In a world where many are willing to help, Corporate Social responsibility has to go beyond grants and evolve to leveraging corporate assets to address critical world issues. This is not only the right thing to do but it also feels right thus creating virtuous cycles of shared value.

I am proud Western Union is one of many leading the way to embrace Refugees. Join me and others in the journey to help those who need it most, Refugees.

I learned so much when I first visited Refugee Camps in April with other Western Union colleagues. The connections I made with refugee families during that trip changed my life forever. These are real people like you and me with know-how, experience, hopes and ambitions… But there’s one difference between me and them. Their realities were blown up by conflict.

I soon decided to return to a Camp on my personal time with two of my four children. Friends, family and colleagues asked me why are you going? Are you going to volunteer? Do you know what you are doing? Are you not worried about what could happen?

All I could say is that my children and I couldn’t wait. I had several objectives: to teach my children about the broader world; to understand how other global citizens like me could make a difference in just a few days; to better understand the education needs and opportunities in a Refugee Camp. But most importantly to spend quality time with my refugee friends, who since I met them, had been transferred to the Skaramangas Camp in an old Naval shipyard on the outskirts of Athens.

Young Talent Waiting to be Unleashed

“Skaramangas Camp houses almost 4,000 refugees, but it is not easy to find since its hidden out of sight. Half of the refugees the around the world are children and Skaramangas is no exception. There were beautiful smiling children everywhere, and they were interested to welcome and play with us, the ‘newcomers’. Our first stop was the Camp’s school – we were led there proudly by a group of children.
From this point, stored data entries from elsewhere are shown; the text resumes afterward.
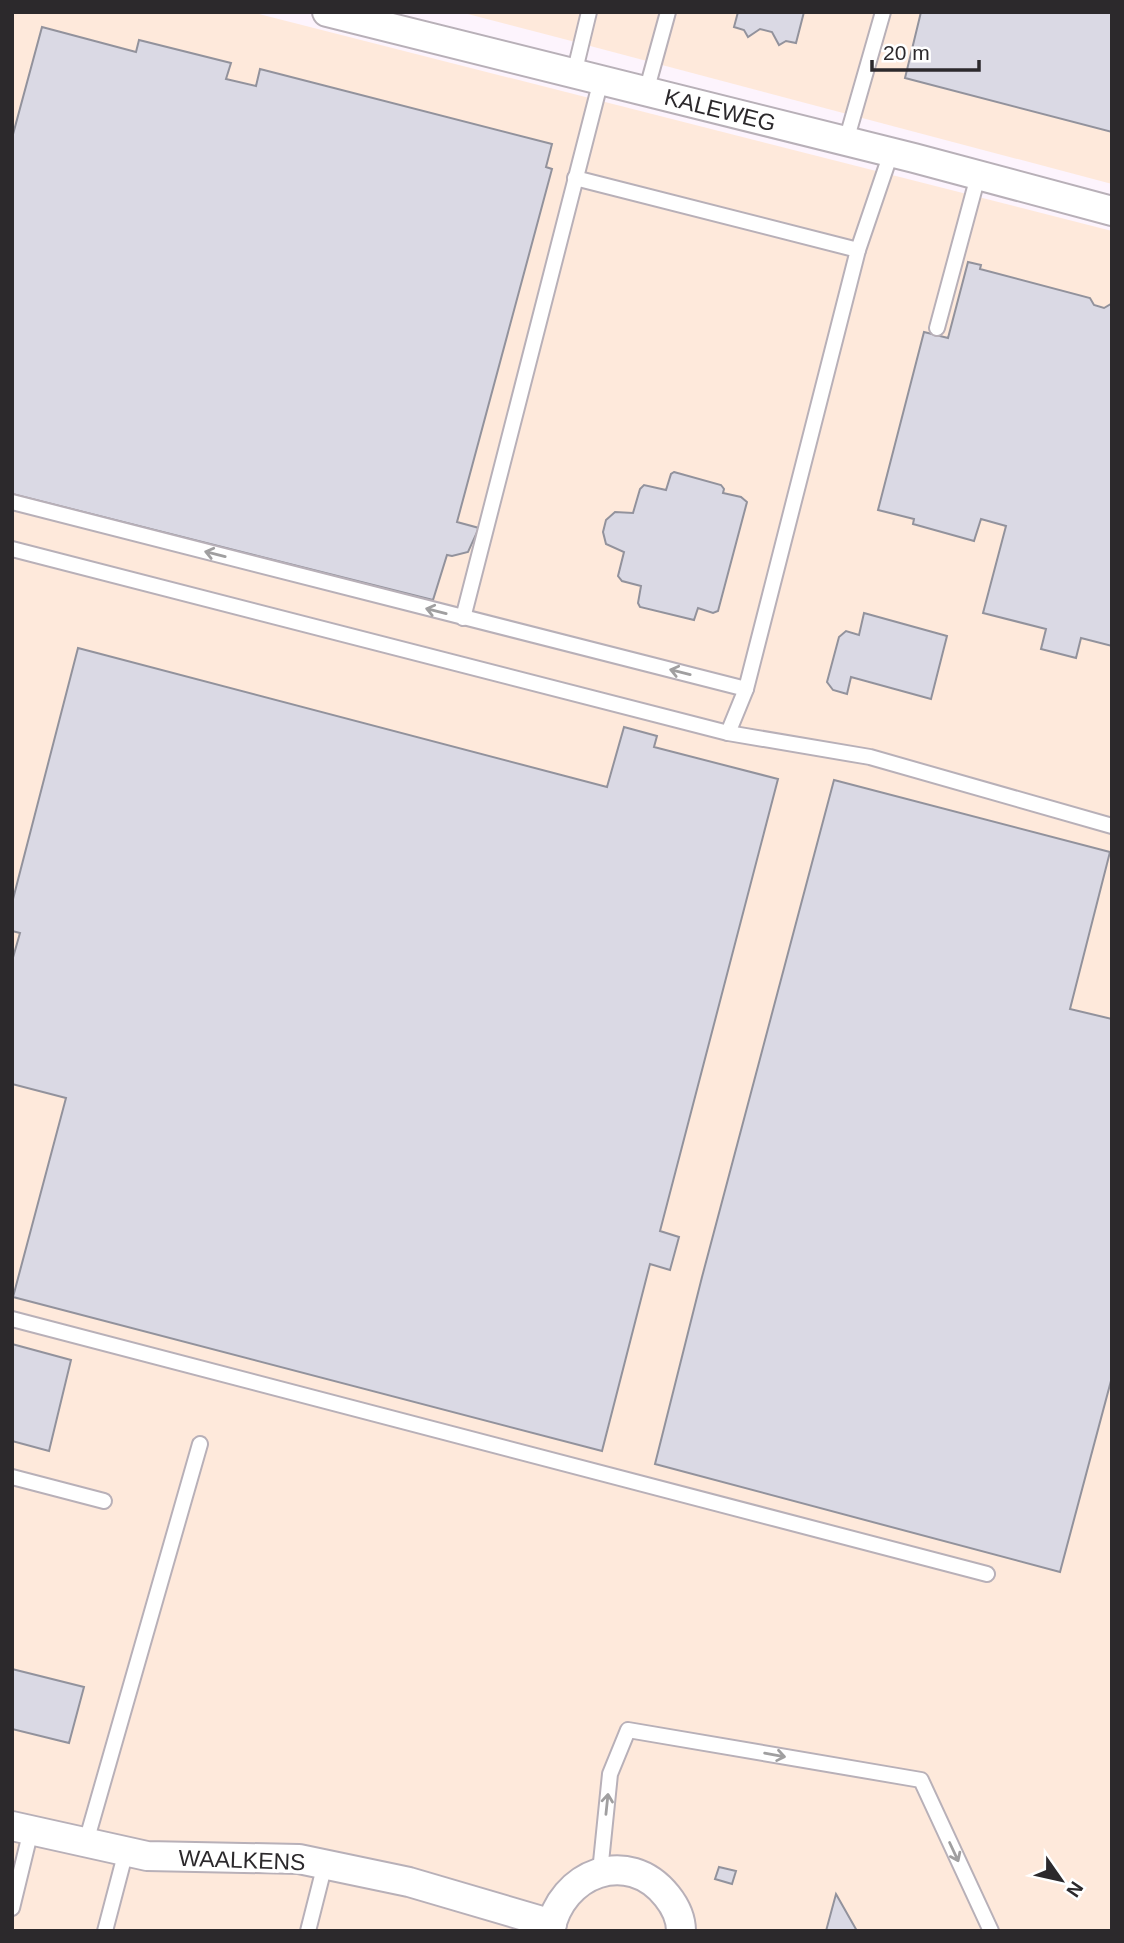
<svg xmlns="http://www.w3.org/2000/svg" width="1124" height="1943" font-family="Helvetica,sans-serif">
<rect width="100%" height="100%" fill="#fdf4fd"/>
<!-- industrial -->
<g fill="#fee9db">
<path d="M 12,12 L 251,12 L 1112,231 L 1112,1931 L 12,1931 Z"/>
<path d="M 460,12 L 1112,12 L 1112,184 L 560,38 Z"/>
</g>
<!-- building -->
<g fill="#dad9e4" stroke="#92929c" stroke-width="2">
<path d="M 738,12 L 804,12 L 796,43 L 786,41 L 779,45 L 772,32 L 760,29 L 748,37 L 744,30 L 734,27 Z"/>
<path d="M 921,12 L 1112,12 L 1112,132 L 905,78 Z"/>
<path d="M 42,27 L 136,52 L 139,40 L 231,63 L 226,79 L 256,86 L 260,69 L 552,144 L 546,167 L 552,169 L 457,522 L 479,528 L 468,552 L 452,556 L 447,555 L 433,600 L 12,494 L 12,138 Z"/>
<path d="M 968,262 L 981,265 L 980,269 L 1090,298 L 1094,305 L 1104,308 L 1111,304 L 1112,306 L 1112,646 L 1081,638 L 1076,658 L 1041,649 L 1046,629 L 983,613 L 1006,526 L 981,519 L 974,541 L 913,524 L 914,519 L 878,510 L 924,332 L 948,338 Z"/>
<path d="M 674,472 L 721,485 L 724,489 L 723,493 L 741,497 L 747,502 L 718,611 L 713,613 L 698,608 L 694,620 L 640,607 L 638,603 L 641,586 L 622,581 L 618,576 L 624,552 L 606,544 L 603,532 L 606,520 L 615,512 L 633,513 L 640,489 L 644,485 L 666,490 L 671,474 Z"/>
<path d="M 864,613 L 947,636 L 931,699 L 851,677 L 847,694 L 833,690 L 827,682 L 839,637 L 846,631 L 859,635 Z"/>
<path d="M 78,648 L 607,787 L 624,727 L 657,736 L 654,747 L 778,779 L 660,1231 L 679,1237 L 670,1270 L 650,1264 L 602,1451 L 13,1297 L 66,1098 L 12,1084 L 12,961 L 20,933 L 12,931 L 12,903 Z"/>
<path d="M 834,780 L 1110,852 L 1070,1009 L 1112,1019 L 1112,1377 L 1060,1572 L 655,1464 L 702,1277 Z"/>
<path d="M 12,1344 L 71,1360 L 49,1451 L 12,1441 Z"/>
<path d="M 12,1669 L 84,1687 L 69,1743 L 12,1729 Z"/>
<path d="M 719,1867 L 736,1871 L 732,1884 L 715,1879 Z"/>
<path d="M 836,1894 L 857,1931 L 826,1931 Z"/>
</g>
<g fill="none" stroke-linecap="round" stroke-linejoin="round">
<defs>
<g id="lane">
<path d="M 574,74 L 589,12"/>
<path d="M 646,92 L 668,12"/>
<path d="M 846,141 L 883,12"/>
<path d="M 575,178 L 858,250 L 891,153"/>
<path d="M 937,328 L 978,176"/>
<path d="M 12,502 L 746,689"/>
<path d="M 12,549 L 728,733 L 746,689 L 858,250"/>
<path d="M 463,618 L 601,80"/>
<path d="M 728,733 L 870,757 L 1112,826"/>
<path d="M 12,1319 L 987,1574"/>
<path d="M 12,1477 L 104,1501"/>
<path d="M 86,1842 L 200,1444"/>
<path d="M 600,1872 L 610,1774 L 628,1730 L 921,1780 L 991,1931"/>
<path d="M 12,1908 L 31,1830"/>
<path d="M 105,1931 L 126,1851"/>
<path d="M 308,1931 L 325,1864"/>
</g>
<g id="street">
<path d="M 327,12 L 914,158 L 1112,211"/>
<path d="M 12,1826 L 147,1856 L 299,1859 L 409,1882 L 552,1924"/>
<path d="M 550,1931 C 561,1873 628,1847 667,1896 C 675,1906 681,1918 681,1931"/>
</g>
</defs>
<!-- lane casing -->
<use href="#lane" stroke="#b8b0b8" stroke-width="18"/>
<!-- street casing -->
<use href="#street" stroke="#b8b0b8" stroke-width="32"/>
<!-- lane -->
<use href="#lane" stroke="#fff" stroke-width="14"/>
<!-- street -->
<use href="#street" stroke="#fff" stroke-width="28"/>
</g>
<!-- one-way arrows -->
<defs><path id="oneway-shaft" d="M-6 0H5M1.5-3L5.5 0L1.5 3" fill="none" stroke-width="1.6" stroke-linecap="round" stroke-linejoin="round" transform="scale(1.75)"/></defs>
<g stroke="#a09fa0">
<use href="#oneway-shaft" transform="translate(215 554) rotate(-166)"/>
<use href="#oneway-shaft" transform="translate(436 611) rotate(-166)"/>
<use href="#oneway-shaft" transform="translate(680 672) rotate(-166)"/>
<use href="#oneway-shaft" transform="translate(775 1755) rotate(10)"/>
<use href="#oneway-shaft" transform="translate(607 1804) rotate(-84)"/>
<use href="#oneway-shaft" transform="translate(954 1852) rotate(65)"/>
</g>
<g text-anchor="middle" stroke-width="7" stroke-linejoin="round" paint-order="stroke">
<!-- street labels -->
<g font-size="23" fill="#2c292c" stroke="#fff">
<text transform="translate(720 110) rotate(14)" y="8">KALEWEG</text>
<text transform="translate(242 1860) rotate(2)" y="8">WAALKENS</text>
</g>
</g>
<!-- border -->
<rect width="1124" height="1943" fill="none" stroke="#2c292c" stroke-width="28"/>
<!-- north arrow -->
<g transform="translate(1061 1880) rotate(124)" stroke="#ffffff" stroke-width="5" paint-order="stroke">
<path d="M0-5L12 26L0 18L-12 26Z" fill="#2c292c"/>
<text y="-10" font-size="19" font-weight="bold" text-anchor="middle" fill="#2c292c">N</text>
</g>
<!-- scale -->
<path d="M872 60v10h107v-10" fill="none" stroke="#2c292c" stroke-width="3.5"/>
<text x="883" y="60" font-size="21" fill="#2c292c" stroke="#ffffff" stroke-width="5" paint-order="stroke">20 m</text>
</svg>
At the school we met an inspiring young man from Syria who had created the school program from scratch. He holds a Masters in Archeology and used to work at the Palmyra Museum in Syria but was forced to leave due to the war. He passionately explained that he immediately realized that education was vital for the children in the Camp. So he and his best friend started going door to door surveying families for their educational needs and then recruited 20 teachers. Thanks to his initiative, most of the children in the Camp now go to school for 2 hours a day. He also has big – and meaningful – plans for his future. He wants to replicate what he has achieved in Skaramangas across Refugee Camps worldwide. And one day he wants to become the Global Minister of Refugee Education. Wow.

We found my refugee friends and met many many more.

We met groups of young adults who are highly educated, and eager to use their know-how skills to contribute to society. Pharmacists, plumbers, archeologists, electrical engineers, lawyers, professors… So much know-how and talent! But most of them were sad that they have so much time on their hands with “no purpose”. It’s sad, a waste. And a risk…

We met a charming young man from Afghanistan who had proclaimed himself the Camp’s lifeguard. He took his responsibility very seriously by checking homemade buoy systems, keeping the children safe. He told us “I have so much time with nothing to do. So here at least I’m useful. And it takes my thoughts away from all our problems and my sadness”.

We also met a young barber charging €1 for a cut and style. And 8 year olds fishing for dinner.

Entrepreneurship and proactivity driven by brilliant young minds at every turn.